Normally, state government agencies move quickly to change rules or adopt new ones after the Legislature changes South Dakota’s laws. But that isn’t the case for the South Dakota Board of Pharmacy.
The board has waited more than a year to respond to legislative changes from the 2017 session.
Executive Director Kari Shanard-Koenders takes responsibility.
“I didn’t get around to it until now,” she said Tuesday. “It was just not the priority.”
Shanard-Koenders said her office was focused on getting prescribers and dispensers registered. Compliance rose to 95 percent this year. It was 23 percent two years ago.
The Legislature passed a law in 2017 requiring it.
“That was a big project,” she said.
Another change from the Legislature in 2017 was requiring dispensers such as pharmacies to report prescriptions within 24 hours.
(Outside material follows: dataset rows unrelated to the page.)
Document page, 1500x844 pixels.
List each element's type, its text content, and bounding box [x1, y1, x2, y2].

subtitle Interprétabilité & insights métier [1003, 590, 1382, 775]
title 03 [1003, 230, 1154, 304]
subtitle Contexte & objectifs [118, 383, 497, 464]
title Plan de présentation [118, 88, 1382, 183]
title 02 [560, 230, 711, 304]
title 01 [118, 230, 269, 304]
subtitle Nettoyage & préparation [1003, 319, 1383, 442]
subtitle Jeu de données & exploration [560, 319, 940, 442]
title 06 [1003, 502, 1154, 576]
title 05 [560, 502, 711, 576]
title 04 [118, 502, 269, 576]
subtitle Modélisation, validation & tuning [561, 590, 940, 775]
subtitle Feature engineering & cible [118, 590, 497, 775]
It previously was weekly.
The state Department of Health hired Shanard-Koenders in mid-2012 to run the board’s prescription drug monitoring program. She moved up to executive director in September 2015.
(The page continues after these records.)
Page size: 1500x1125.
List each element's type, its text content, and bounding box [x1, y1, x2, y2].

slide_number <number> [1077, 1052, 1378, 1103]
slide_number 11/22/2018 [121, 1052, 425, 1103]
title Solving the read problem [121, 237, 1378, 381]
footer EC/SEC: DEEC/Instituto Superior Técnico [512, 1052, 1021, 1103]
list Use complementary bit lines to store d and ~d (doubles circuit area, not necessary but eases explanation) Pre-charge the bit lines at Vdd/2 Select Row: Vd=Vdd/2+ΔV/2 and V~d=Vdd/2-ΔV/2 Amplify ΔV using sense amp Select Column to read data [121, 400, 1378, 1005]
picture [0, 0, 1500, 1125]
One of the sets of proposed rules creates a new chapter. It gives the board for the first time an organized way to handle complaints and discipline.
Shanard-Koenders said various directors before her had their own ways.
“I just decided it should be written down,” she said.
She consulted with the state Board of Medical and Osteopathic Examiners and the state Board of Nursing.
She wants the same process used every time.
“We’re behind in rules, I think,” she said.
She declined to be interviewed on camera.
The hearing is October 23 at 1 p.m. in Sioux Falls at 4001 West Valhalla Boulevard in Suite 202. Written comments must reach the board by October 20 to be considered.